La Chiesa prese posizione in rapporto alla questione sociale, affermando che il lavoro e la sua remunerazione non potessero sottostare unicamente alla legge del mercato, e con ciò il diritto degli operai alla giusta mercede. Con una affermazione del genere essa si schierava decisamente dalla parte degli umili e degli indifesi, ergendosi anzi a tutela dei diritti dei poveri e della giustizia sociale.
Morto Leone XIII nel 1903, gli era succeduto Pio X, al secolo Giuseppe Sarto, che fu Pontefice sino al 1914 e dalla Chiesa santificato. Egli, assolutamente contrario alla costituzione di un partito, soppresse l’Opera dei Congressi e nel 1905 emanò l’enciclica Il fermo proposito con la quale indicò le direttive da seguire. Apparivano tra esse quella di “prendere sommamente a cuore gli interessi del popolo e particolarmente del ceto operaio e agricolo” per… “riasciugarne le lacrime, raddolcirne le pene, migliorarne la condizione economica”, ma nello stesso tempo “combattere con ogni mezzo giusto e legale la civiltà anticristiana” al fine di “ricondurre Gesù Cristo nella famiglia, nella scuola, nella società”. E nei confronti dei democratico-cristiani esprimeva un giudizio di disapprovazione giudicandoli “sconsigliati” in quanto avevano voluto accingersi ad una missione che l’autorità della Chiesa non aveva loro affidata. Con ciò bloccò sia il progetto di Luigi Meda, volto a costituire un raggruppamento aconfessionale, interclassista e riformatore, sia quelli di Romolo Murri e di don Sturzo, che pensava ad un partito nazionale.

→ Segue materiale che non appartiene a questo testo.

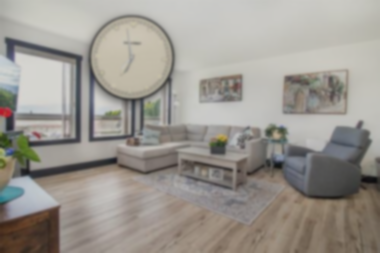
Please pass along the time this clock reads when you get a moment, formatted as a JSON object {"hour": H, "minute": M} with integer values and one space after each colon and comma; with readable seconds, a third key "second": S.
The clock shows {"hour": 6, "minute": 58}
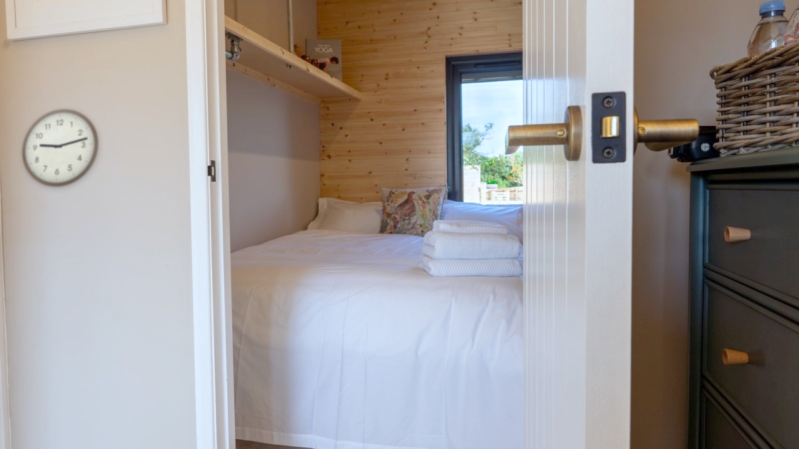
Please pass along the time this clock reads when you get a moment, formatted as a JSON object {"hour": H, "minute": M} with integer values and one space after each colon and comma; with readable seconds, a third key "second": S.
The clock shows {"hour": 9, "minute": 13}
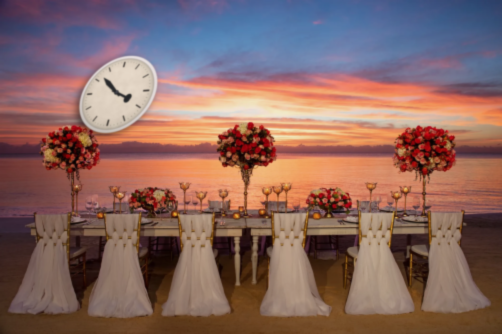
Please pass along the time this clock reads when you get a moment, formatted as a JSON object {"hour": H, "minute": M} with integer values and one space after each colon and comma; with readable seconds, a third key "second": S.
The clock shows {"hour": 3, "minute": 52}
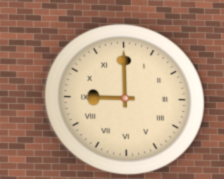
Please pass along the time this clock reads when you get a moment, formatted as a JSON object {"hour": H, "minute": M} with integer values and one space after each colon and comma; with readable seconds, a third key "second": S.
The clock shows {"hour": 9, "minute": 0}
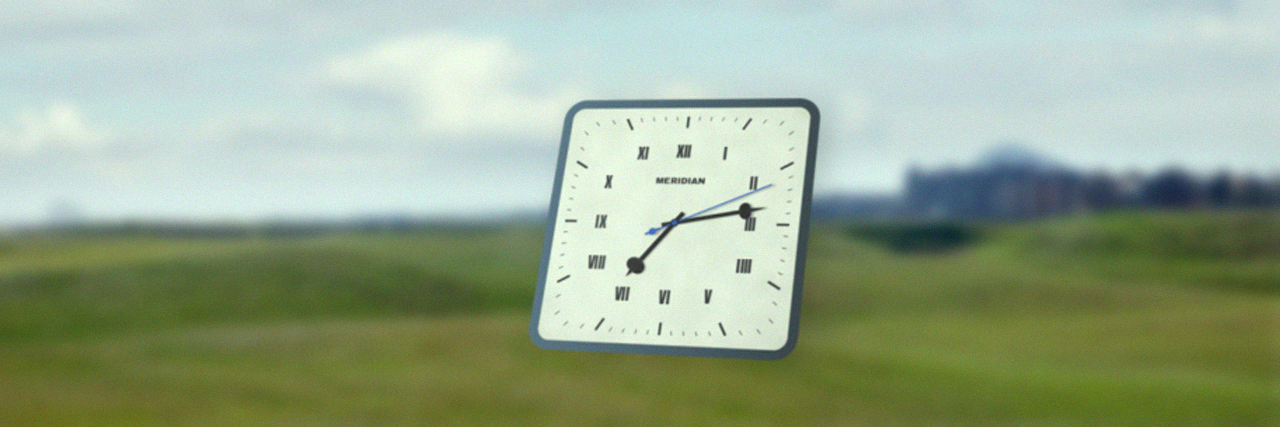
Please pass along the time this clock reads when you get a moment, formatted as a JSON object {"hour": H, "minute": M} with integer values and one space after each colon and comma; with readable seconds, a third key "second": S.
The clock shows {"hour": 7, "minute": 13, "second": 11}
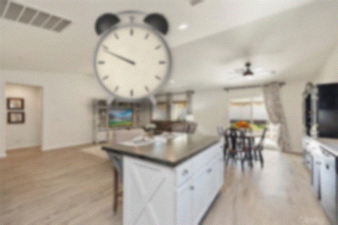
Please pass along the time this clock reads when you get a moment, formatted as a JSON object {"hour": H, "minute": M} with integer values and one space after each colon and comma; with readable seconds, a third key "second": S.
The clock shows {"hour": 9, "minute": 49}
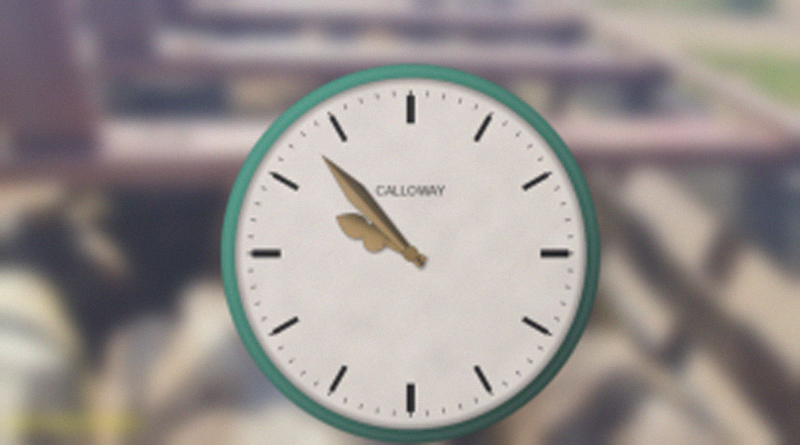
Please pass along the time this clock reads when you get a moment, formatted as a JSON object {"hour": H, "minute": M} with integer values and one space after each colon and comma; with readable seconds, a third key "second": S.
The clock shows {"hour": 9, "minute": 53}
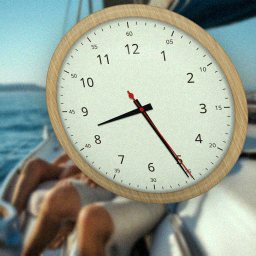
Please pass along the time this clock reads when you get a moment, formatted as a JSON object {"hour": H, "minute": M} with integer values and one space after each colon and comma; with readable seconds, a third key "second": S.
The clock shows {"hour": 8, "minute": 25, "second": 25}
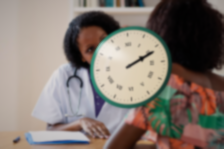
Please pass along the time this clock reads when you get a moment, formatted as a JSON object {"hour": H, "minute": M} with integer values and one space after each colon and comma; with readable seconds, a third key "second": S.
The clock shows {"hour": 2, "minute": 11}
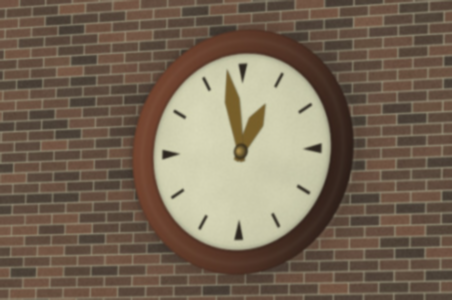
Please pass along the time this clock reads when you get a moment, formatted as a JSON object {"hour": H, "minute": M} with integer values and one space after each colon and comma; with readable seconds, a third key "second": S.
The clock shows {"hour": 12, "minute": 58}
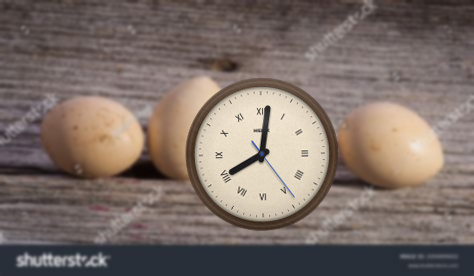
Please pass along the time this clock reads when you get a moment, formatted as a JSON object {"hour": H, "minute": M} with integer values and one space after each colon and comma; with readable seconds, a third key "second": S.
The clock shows {"hour": 8, "minute": 1, "second": 24}
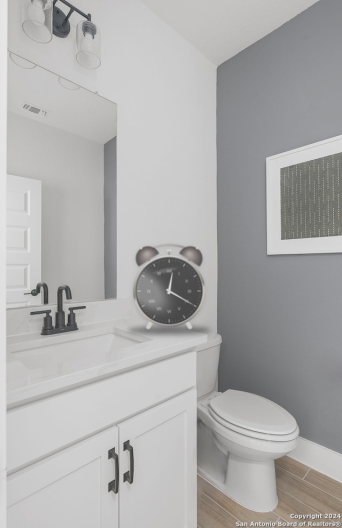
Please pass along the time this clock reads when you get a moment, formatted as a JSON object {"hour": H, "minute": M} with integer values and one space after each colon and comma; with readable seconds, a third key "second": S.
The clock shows {"hour": 12, "minute": 20}
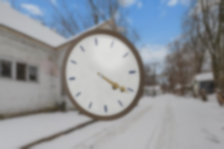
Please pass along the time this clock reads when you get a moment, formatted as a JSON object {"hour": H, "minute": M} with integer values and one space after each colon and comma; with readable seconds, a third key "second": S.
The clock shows {"hour": 4, "minute": 21}
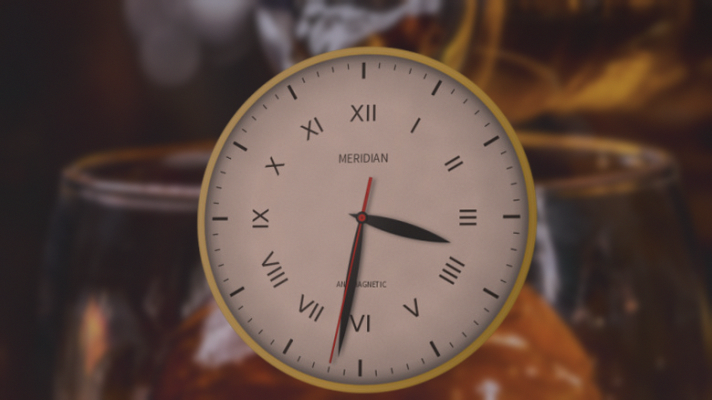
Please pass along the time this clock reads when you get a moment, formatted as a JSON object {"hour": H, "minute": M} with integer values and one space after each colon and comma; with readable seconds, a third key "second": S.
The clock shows {"hour": 3, "minute": 31, "second": 32}
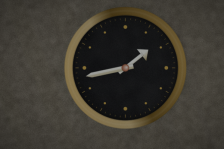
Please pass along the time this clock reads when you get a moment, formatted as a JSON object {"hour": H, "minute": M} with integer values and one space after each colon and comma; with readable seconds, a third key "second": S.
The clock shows {"hour": 1, "minute": 43}
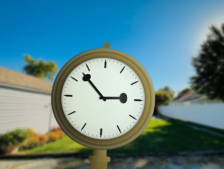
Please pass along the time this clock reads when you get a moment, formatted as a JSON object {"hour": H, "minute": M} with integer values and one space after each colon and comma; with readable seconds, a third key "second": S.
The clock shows {"hour": 2, "minute": 53}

Occorre ricordare che in seno ai cattolici, in contrasto con gli intransigenti, si era sviluppato un altro schieramento che si richiamava agli ideali di una democrazia cristiana così come era stata adombrata nell’enciclica Rerum novarum.
Tra i maggiori esponenti di questa corrente fu Romolo Murri.

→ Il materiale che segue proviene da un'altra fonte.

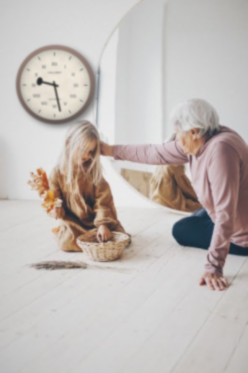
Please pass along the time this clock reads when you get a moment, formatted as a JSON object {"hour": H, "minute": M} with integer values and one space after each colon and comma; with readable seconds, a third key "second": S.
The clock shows {"hour": 9, "minute": 28}
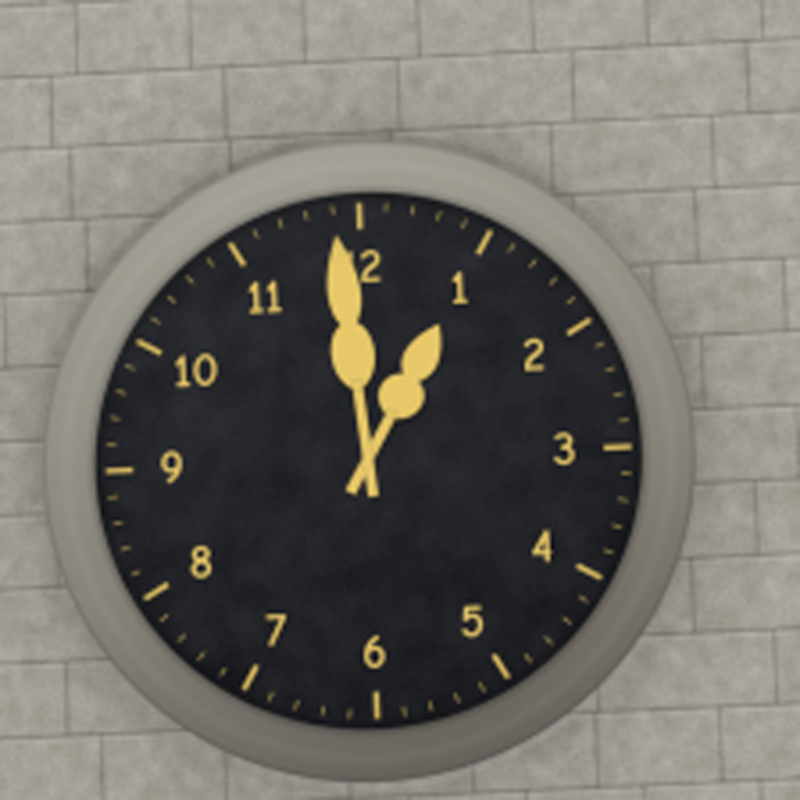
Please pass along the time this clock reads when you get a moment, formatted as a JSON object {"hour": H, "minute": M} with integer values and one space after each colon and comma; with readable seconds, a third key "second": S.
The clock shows {"hour": 12, "minute": 59}
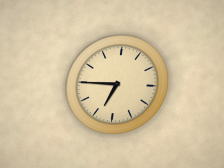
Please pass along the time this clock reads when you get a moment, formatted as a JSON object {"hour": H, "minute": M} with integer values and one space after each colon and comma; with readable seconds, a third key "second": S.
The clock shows {"hour": 6, "minute": 45}
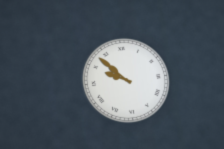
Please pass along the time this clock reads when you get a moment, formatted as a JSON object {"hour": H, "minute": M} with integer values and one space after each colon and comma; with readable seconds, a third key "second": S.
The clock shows {"hour": 9, "minute": 53}
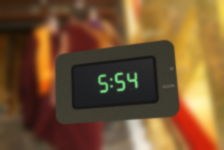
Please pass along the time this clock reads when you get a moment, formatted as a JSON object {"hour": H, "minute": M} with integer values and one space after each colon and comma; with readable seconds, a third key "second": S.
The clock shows {"hour": 5, "minute": 54}
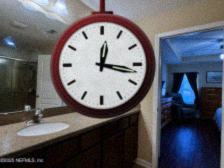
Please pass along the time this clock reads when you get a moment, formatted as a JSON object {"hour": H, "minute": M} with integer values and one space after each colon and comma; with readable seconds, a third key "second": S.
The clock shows {"hour": 12, "minute": 17}
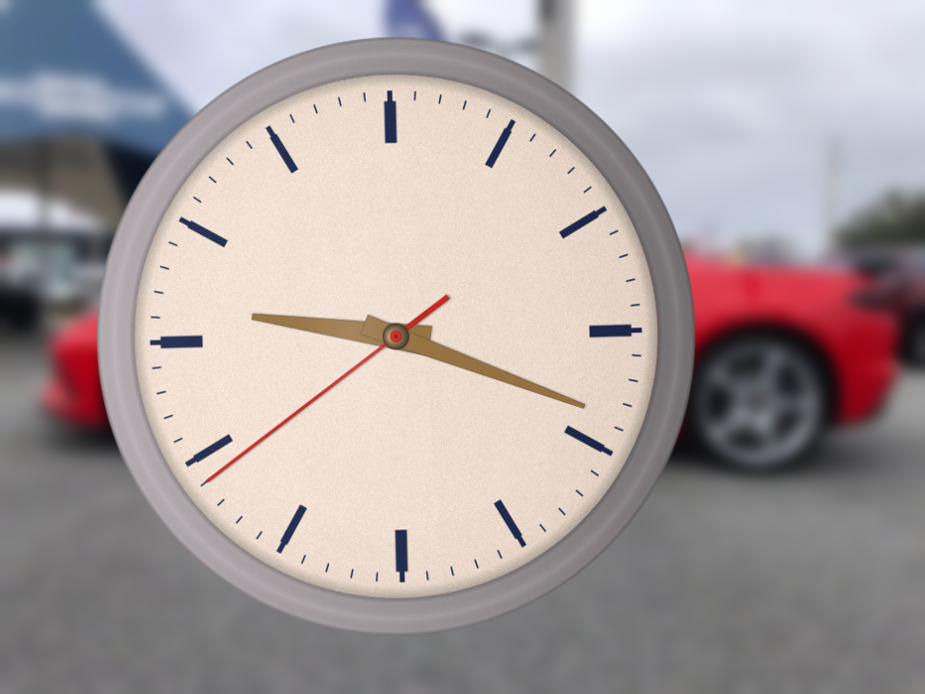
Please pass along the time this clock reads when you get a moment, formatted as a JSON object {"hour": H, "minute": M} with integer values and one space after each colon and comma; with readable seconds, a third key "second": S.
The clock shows {"hour": 9, "minute": 18, "second": 39}
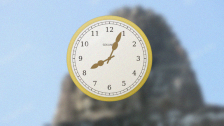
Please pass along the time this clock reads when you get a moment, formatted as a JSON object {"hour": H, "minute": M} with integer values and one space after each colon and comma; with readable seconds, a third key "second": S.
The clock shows {"hour": 8, "minute": 4}
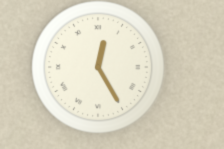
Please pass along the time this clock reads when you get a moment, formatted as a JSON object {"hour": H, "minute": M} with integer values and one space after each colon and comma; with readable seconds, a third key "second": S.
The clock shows {"hour": 12, "minute": 25}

Nato nel 1870 a Montesanpietrangeli, in provincia di Ascoli Piceno, Murri frequentò a Roma l’Università Gregoriana dove conseguì una preparazione teologica orientata verso il tomismo, si iscrisse poi alla Facoltà di Lettere dell’Università “La Sapienza”. Nel 1892 fu ordinato sacerdote. Fondò quindi a Roma il circolo universitario San Sebastiano, il periodico Vita Nova e nel 1898 la rivista Cultura sociale. Quest’ultima divenne presto, nella Roma di Leone XIII, il centro di raccolta dei giovani democratici cristiani, vivacemente polemici nei confronti dei vecchi intransigenti. Salito però al soglio pontificio Pio X, Murri cominciò ad incontrare difficoltà sempre più grandi finché nel 1909 fu scomunicato. Morì a Roma nel ‘44, un anno dopo essere stato riammesso nella comunità ecclesiale. A Romolo Murri si deve pertanto una puntualizzazione del programma sociale della democrazia cristiana apparsa nel marzo del 1903 sulla rivista Battaglie d’oggi.

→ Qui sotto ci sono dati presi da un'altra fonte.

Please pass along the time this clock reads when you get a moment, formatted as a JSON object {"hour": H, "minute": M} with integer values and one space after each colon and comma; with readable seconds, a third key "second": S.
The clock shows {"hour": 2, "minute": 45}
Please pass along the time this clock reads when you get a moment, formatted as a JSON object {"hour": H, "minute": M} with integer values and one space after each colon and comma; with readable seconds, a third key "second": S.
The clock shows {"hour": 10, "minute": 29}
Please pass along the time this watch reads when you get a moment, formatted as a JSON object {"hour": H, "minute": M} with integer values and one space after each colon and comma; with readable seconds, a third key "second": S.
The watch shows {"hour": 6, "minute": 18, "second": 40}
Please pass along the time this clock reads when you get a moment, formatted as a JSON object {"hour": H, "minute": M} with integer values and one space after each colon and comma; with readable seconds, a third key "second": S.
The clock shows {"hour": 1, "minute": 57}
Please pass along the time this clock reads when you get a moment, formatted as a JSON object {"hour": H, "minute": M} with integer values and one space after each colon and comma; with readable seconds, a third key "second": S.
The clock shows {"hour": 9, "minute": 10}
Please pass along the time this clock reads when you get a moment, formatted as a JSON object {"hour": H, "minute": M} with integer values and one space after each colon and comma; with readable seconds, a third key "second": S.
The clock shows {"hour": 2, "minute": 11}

Dopo l’enciclica Il fermo proposito cominciò invece una riorganizzazione delle falangi cattoliche che portò alla costituzione dell’Unione Popolare, dell’Unione Economico-sociale e dell’Unione Elettorale Cattolica Italiana.
La prima ebbe funzione di studio e approfondimento culturale. La seconda diresse le associazioni economico-sociali cattoliche; promosse la costituzione di unioni professionali su base regionale ed espresse le prime federazioni nazionali cattoliche di categoria. Si sviluppò così un sindacalismo poi detto “bianco” per distinguerlo da quello “rosso” dei socialisti. La terza infine avrebbe dovuto avere compiti di coordinamento tra le associazioni elettorali locali e di direzione, nelle elezioni politiche, secondo le direttive della Santa Sede.
Questa era a grandi linee la situazione che caratterizzava il desiderio dei cattolici laici di avere una partito e la Chiesa che oscillava tra dissenso ed assenso, che don Sturzo trovò.